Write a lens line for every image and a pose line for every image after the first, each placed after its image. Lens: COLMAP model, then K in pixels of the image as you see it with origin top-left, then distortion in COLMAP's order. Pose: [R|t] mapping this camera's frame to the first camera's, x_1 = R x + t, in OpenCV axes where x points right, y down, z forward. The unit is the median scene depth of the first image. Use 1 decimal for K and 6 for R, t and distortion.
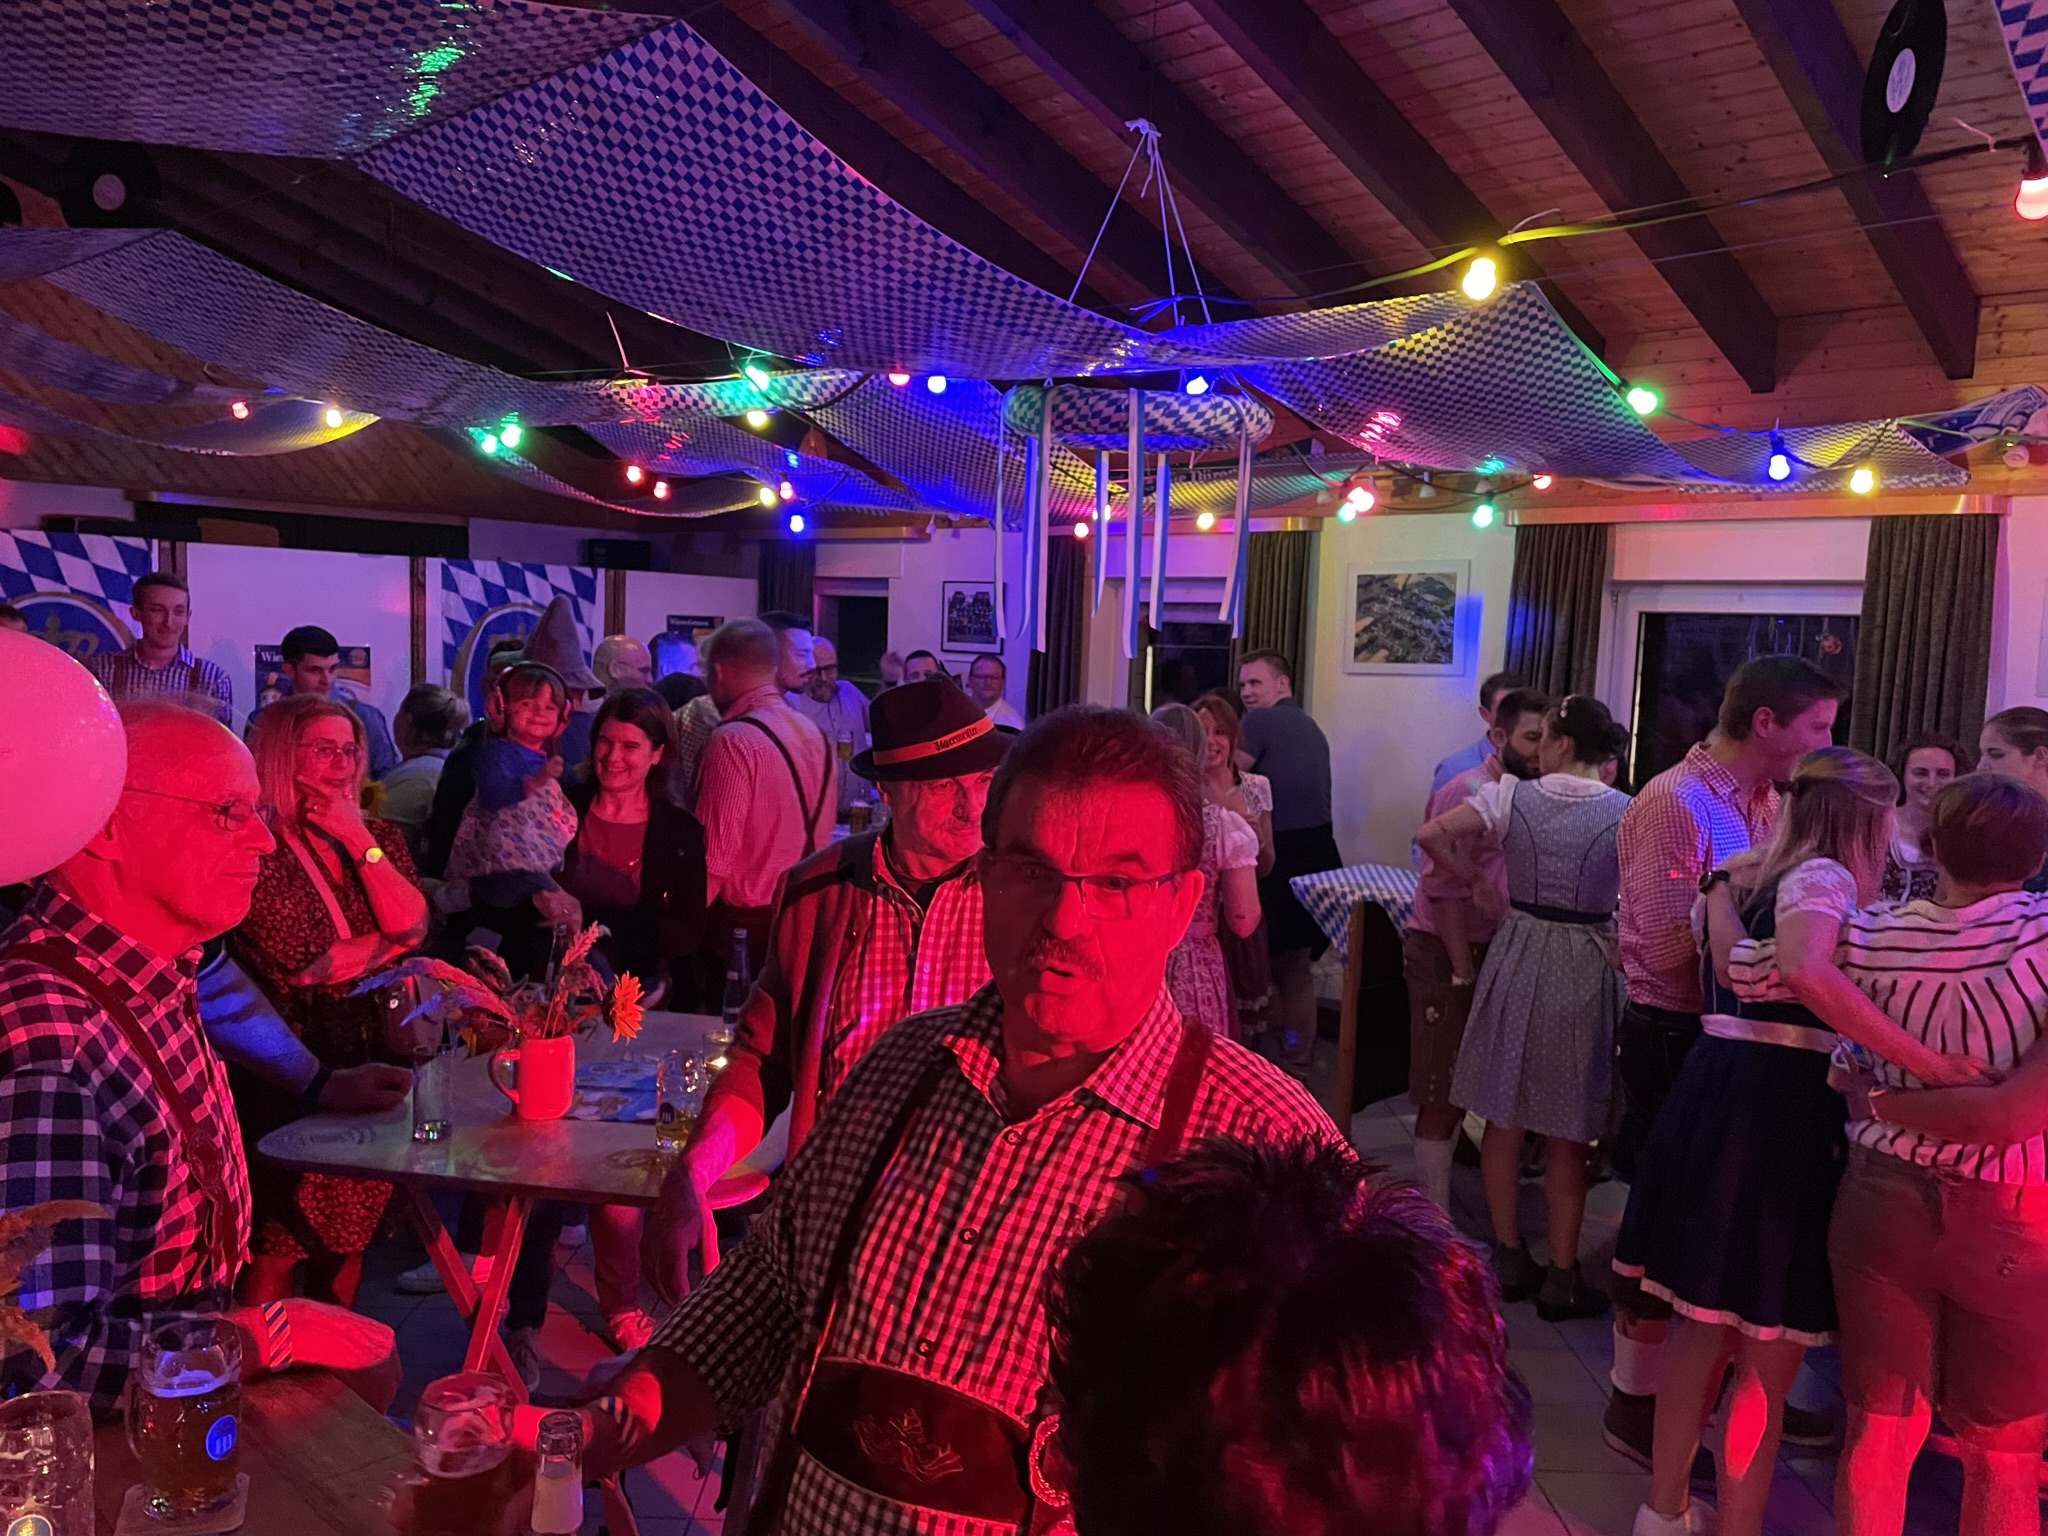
lens RADIAL K [[1519.2, 0, 1021.8], [0, 1519.2, 764.4], [0, 0, 1]] dist [0.020912, -0.022433]
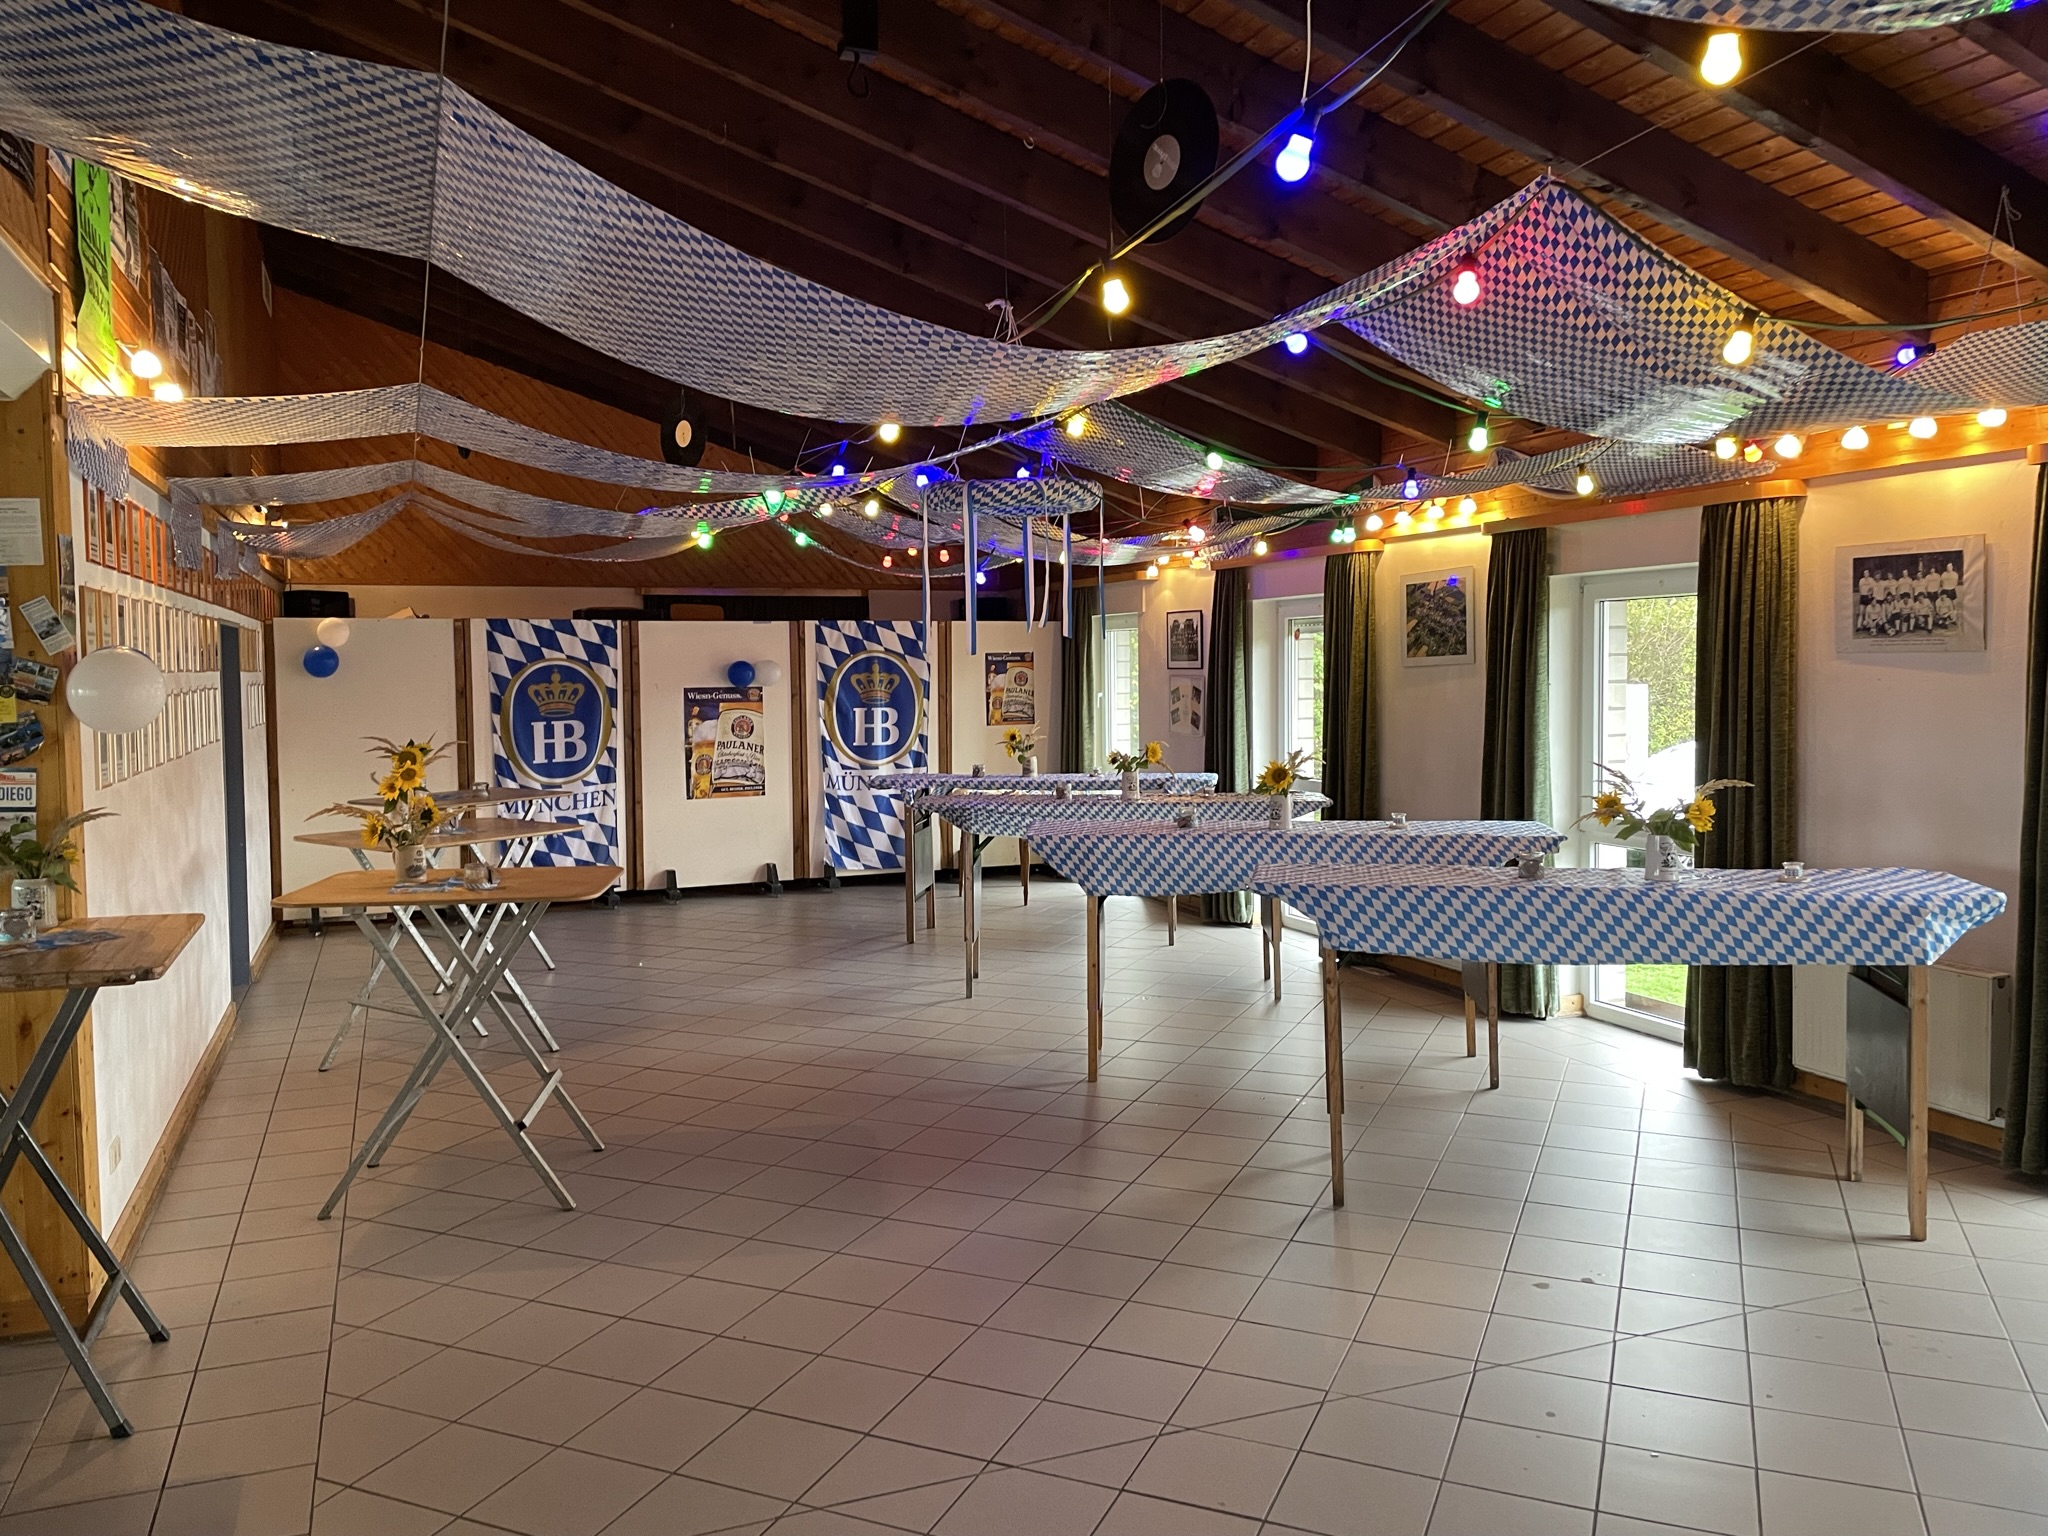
lens RADIAL K [[1519.2, 0, 1013.3], [0, 1519.2, 760.4], [0, 0, 1]] dist [0.020912, -0.022433]
pose [[0.909216, -0.026007, -0.415511, 0.434735], [0.012490, 0.999302, -0.035216, 0.051766], [0.416137, 0.026829, 0.908906, -0.213358]]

▸ **REQUIRED ACTION**:
Change "top-left" to "upper-left" in the data above and write it out again with nothing else altered. Leave the pictures out.

▸ **OUTPUT BELOW**:
Write a lens line for every image and a pose line for every image after the first, each placed after its image. Lens: COLMAP model, then K in pixels of the image as you see it with origin upper-left, then distortion in COLMAP's order. Pose: [R|t] mapping this camera's frame to the first camera's, x_1 = R x + t, in OpenCV axes where x points right, y down, z forward. The unit is the median scene depth of the first image. Use 1 decimal for K and 6 for R, t and distortion.
lens RADIAL K [[1519.2, 0, 1021.8], [0, 1519.2, 764.4], [0, 0, 1]] dist [0.020912, -0.022433]
lens RADIAL K [[1519.2, 0, 1013.3], [0, 1519.2, 760.4], [0, 0, 1]] dist [0.020912, -0.022433]
pose [[0.909216, -0.026007, -0.415511, 0.434735], [0.012490, 0.999302, -0.035216, 0.051766], [0.416137, 0.026829, 0.908906, -0.213358]]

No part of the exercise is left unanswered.